-- begin Records for the task --

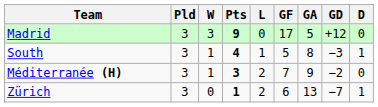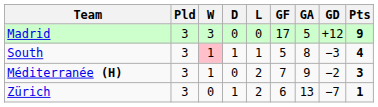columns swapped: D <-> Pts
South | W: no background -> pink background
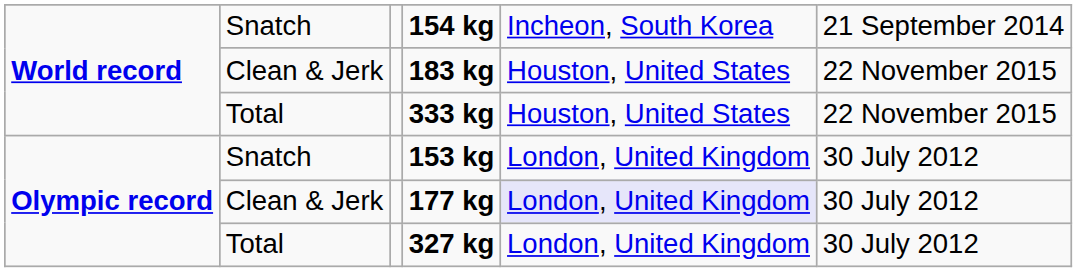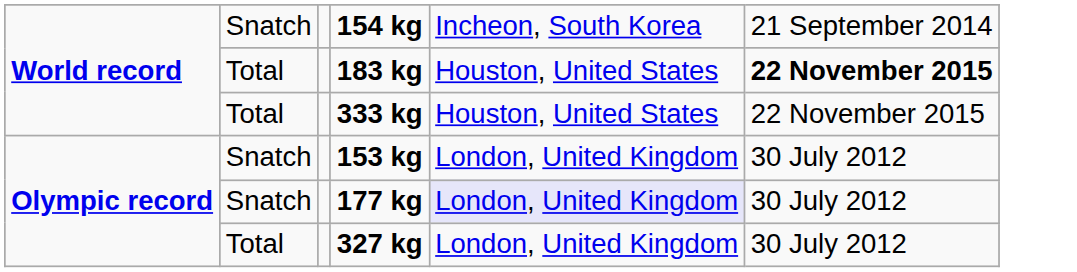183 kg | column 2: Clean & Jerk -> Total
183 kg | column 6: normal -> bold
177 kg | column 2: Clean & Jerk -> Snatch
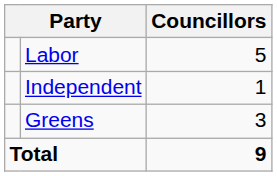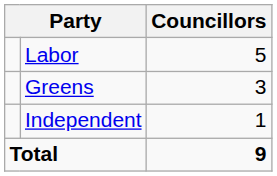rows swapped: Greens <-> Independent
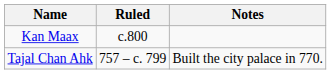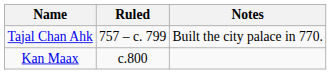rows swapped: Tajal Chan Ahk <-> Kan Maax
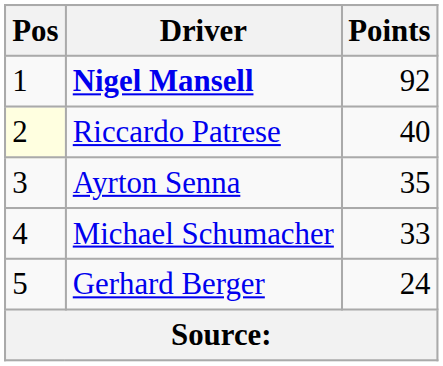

-- end Records for the task --
-- begin Records for the task --

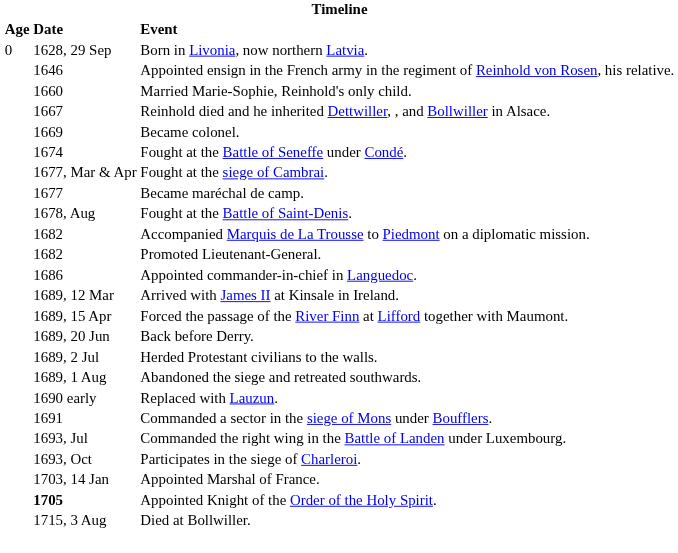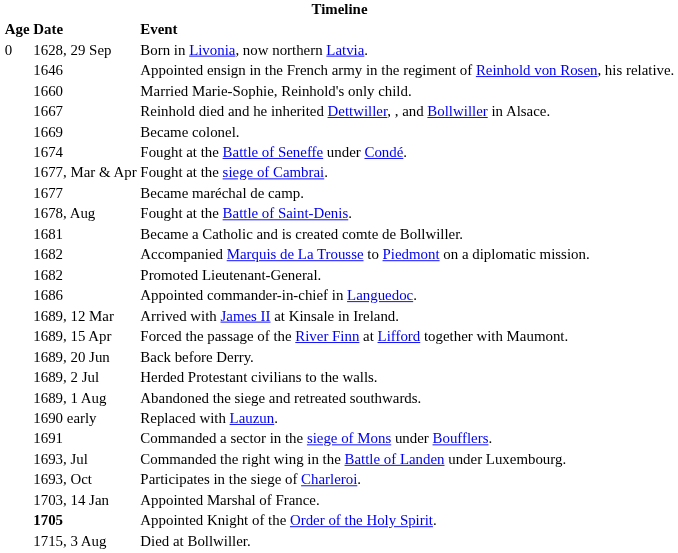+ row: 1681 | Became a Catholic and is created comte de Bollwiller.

-- end Records for the task --

**Task instructions**. Please update the material starting at the line that contains "columns swapped: D <-> Pts" and ending at the line that contains "rows swapped: Tajal Chan Ahk <-> Kan Maax", replacing "background" with "shading" and keeping everything else unchanged. Leave the pictures out of your answer.

**Output for this exercise**.
columns swapped: D <-> Pts
South | W: no shading -> pink shading
183 kg | column 2: Clean & Jerk -> Total
183 kg | column 6: normal -> bold
177 kg | column 2: Clean & Jerk -> Snatch
rows swapped: Greens <-> Independent
rows swapped: Tajal Chan Ahk <-> Kan Maax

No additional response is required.